According to the Natya Shastra, “There is no wisdom, nor knowledge; no art nor craft; no device, nor action that is not to be found in Natya”.

Brahma, created the fifth Scripture, Natya Veda, the scripture of the Dance, presenting moral and spiritual truths in a form, which is easy to understand, even for the masses. Brahma then said to the people, “This art is not merely for your pleasure, but exhibits Bhava (emotion) for all the three worlds. I made this art to reflect this world, whether in work or play, profit, peace, laughter, battle or slaughter. This art shall teach men that the fruit of righteousness will be given to those who follow Dharma, the Moral Law. The spirituality of this art shall be a restraint for the unruly, a discipline for the followers of rule. It will create wisdom in the ignorant, learning in scholars, afford sport to kings and endurance to the sorrow-stricken. Replete with the diverse moods, informed with varying passions of the soul, linked to the deeds of all mankind, the best, the middling and the low, affording excellent counsel, and all else, this great art shall console and elevate the world”.

A distinctive feature of the Bharatanatyam  is the fact that it conceives of movement is space mostly along either straight lines or in triangles or in circles, by which we gain a lot of energy. These movements are in actual act, moving lines, which come together in discernible patterns. These patterns reflect or mirror the Mandalas (mystic shapes or forms), which are associated with the six Chakras of the human psychic energy body (Sukshma Sharira, as it is termed in Yoga).

Bharatanatyam  is no less a spiritual search than the Sanyasi’s way of renunciation. Yoga and Bharatanatyam  are both a means by which “with body, mind and soul we may pray to the Divine.” These great arts help us to divinize ourselves, to develop spiritual qualities of loyalty, fidelity, a sense of Dharma, discipline, awareness, sensitivity, strength, courage, skill, cooperation, diligence, health, happiness and well being, serenity and peacefulness of mind.

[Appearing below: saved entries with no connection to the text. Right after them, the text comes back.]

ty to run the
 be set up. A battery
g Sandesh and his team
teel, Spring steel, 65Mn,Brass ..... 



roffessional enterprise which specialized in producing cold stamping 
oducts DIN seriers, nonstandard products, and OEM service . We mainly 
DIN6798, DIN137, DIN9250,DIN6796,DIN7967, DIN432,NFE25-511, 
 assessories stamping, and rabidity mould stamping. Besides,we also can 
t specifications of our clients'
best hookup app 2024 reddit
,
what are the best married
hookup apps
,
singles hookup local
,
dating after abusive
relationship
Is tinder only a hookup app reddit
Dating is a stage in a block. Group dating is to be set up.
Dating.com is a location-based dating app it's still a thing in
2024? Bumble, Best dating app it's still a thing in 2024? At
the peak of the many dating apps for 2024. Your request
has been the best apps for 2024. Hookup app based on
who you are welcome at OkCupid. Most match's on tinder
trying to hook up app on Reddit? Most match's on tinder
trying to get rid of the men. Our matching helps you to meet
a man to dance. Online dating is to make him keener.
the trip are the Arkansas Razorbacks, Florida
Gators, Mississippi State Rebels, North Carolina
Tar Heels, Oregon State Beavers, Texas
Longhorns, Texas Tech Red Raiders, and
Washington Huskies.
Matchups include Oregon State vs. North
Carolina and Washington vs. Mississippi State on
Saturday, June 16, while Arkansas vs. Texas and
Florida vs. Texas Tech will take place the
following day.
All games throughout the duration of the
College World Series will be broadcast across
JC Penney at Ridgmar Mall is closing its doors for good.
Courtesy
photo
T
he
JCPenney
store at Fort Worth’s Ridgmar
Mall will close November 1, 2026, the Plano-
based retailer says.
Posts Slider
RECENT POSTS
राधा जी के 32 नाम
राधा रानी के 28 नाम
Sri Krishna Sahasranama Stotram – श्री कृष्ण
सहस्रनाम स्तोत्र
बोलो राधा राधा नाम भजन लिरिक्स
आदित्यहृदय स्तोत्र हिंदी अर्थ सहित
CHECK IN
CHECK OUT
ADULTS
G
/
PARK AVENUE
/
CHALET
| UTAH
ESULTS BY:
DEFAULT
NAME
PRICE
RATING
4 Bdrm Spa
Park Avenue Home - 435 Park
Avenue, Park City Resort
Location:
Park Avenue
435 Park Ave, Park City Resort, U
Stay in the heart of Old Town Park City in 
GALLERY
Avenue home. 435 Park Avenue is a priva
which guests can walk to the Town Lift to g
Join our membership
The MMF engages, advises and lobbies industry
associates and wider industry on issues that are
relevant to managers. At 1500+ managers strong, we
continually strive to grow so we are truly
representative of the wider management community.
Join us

May the artistic community of this great nation of Bharat strive to keep the purity of its great cultural heritage intact, inspiring people in all times to follow the advice of the great Rishi Veda Vyasa, who exclaimed at the end of his great epic, the Mahabharatha:

“Oh man know this! Do your Dharma (Ordained virtuous duty)! Then Artha (wealth) and Kama (fulfillment of desire) shall automatically come to you. Having fulfilled yourself in Artha and Kama, you will then seek and obtain Moksha! Hence I say, “Do your Dharma and all else shall come automatically to you.”

The great art of Bharat Natyam surely shows us how we may fulfill our Dharma in a most refined, pleasing, enjoyable, dignified, beautiful and joyful manner and attain that final union with the Supreme Self.